··· Texte à analyser
Au Cameroun, La saison des prunes est un temps, cyclique, durant lequel le safoutier donne aux hommes sa richesse, le safou, trop longtemps attendue durant le reste de l’année. Dés lors, les hommes et les femmes s’enorgueillissent de plaisir devant ce fruit qui emplit les rues et les panses. Pour Patrice Nganang, il s’agit également d’un moment dans l’histoire où le Cameroun fit des choix décisif pour le destin de son pays. Il correspond à ces moments de flottement dans la vie d’une nation où le choix des hommes dessine l’avenir et ce pour des dizaines d’années. « Ah, sa saison si brève me rappelle toujours le temps où notre pays avait découvert, sinon le nœud de sa propre violence, plutôt celle du monde, et pour y répondre, avait jeté dans les routes du désert ses fils qu’on nommait alors tirailleurs sénégalais, comme les revendeuses jettent le soir les prunes qu’elles n’ont pu livrer à la braise.»
Avec La saison des prunes, Patrice Nganang livre un roman symphonique tant par son style d’écriture que par les vies multiples qui s’entrecroisent en son sein. A la manière du regretté Kourama, l’auteur s’attache à une écriture classique en versant, parfois, dans un style plus familier. Maniant les métaphores, il donne, ainsi, à son roman une tonalité singulière adaptant sa plume à ses descriptions ou aux humeurs de ses personnages.
Personnage réel et fictif vont s’entrecroiser dans ce roman prenant pour origine l’arrivée du colonel Leclerc au Cameroun en 1940. Ainsi, du futur dirigeant indépendantiste Ruben Um Nyobé au poète francophone Louis-Marie Pouka en passant par Jacques Massu, l’auteur s’appuie sur des réalités historiques pour, ensuite, laisser libre cours à son imagination. Le récit débute par le retour dans son village natal, Edea, du poète Pouka. Ce dernier revient avec la forte volonté de créer «un cénacle de foret» où les participants partiraient à la découverte de poètes tels Mallarmé ou Hugo. Néanmoins, les événements vont contrarier ses plans. L’assimilation dans l’armée française des hommes volontaires va vider le village de ses forces vives.
······
··· Matériel fourni
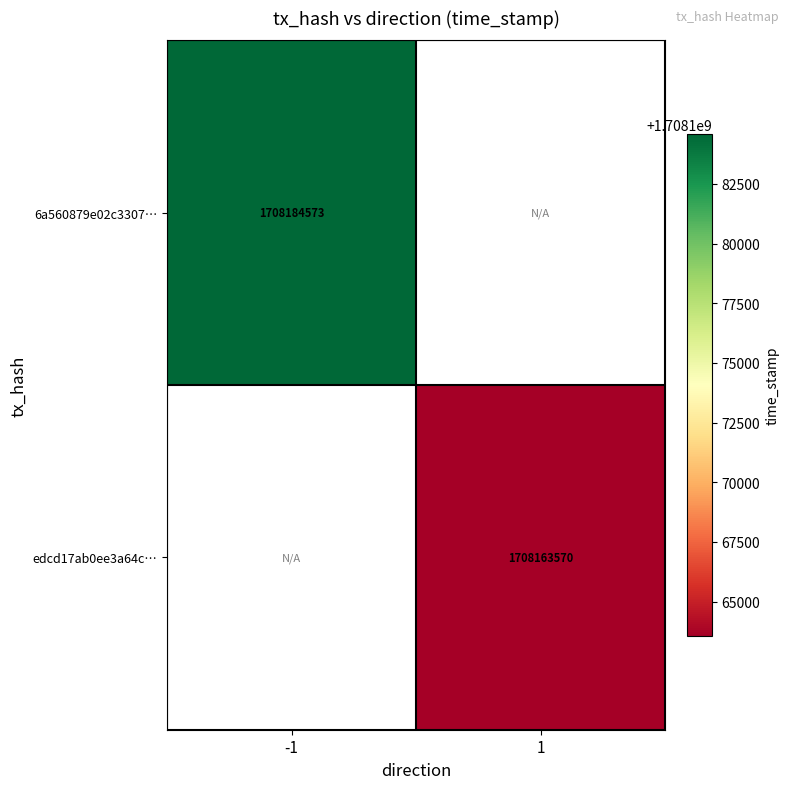

Is it true that edcd17ab0ee3a64c… equals 1708163570 at 1?

True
······
* _Consignes à suivre_
Recopiez à l'identique le passage du texte sur La saison des prunes qui commence aux mots « Avec La saison » et s'arrête après « de ses personnages. ».

* _Réponse attendue_
Avec La saison des prunes, Patrice Nganang livre un roman symphonique tant par son style d’écriture que par les vies multiples qui s’entrecroisent en son sein. A la manière du regretté Kourama, l’auteur s’attache à une écriture classique en versant, parfois, dans un style plus familier. Maniant les métaphores, il donne, ainsi, à son roman une tonalité singulière adaptant sa plume à ses descriptions ou aux humeurs de ses personnages.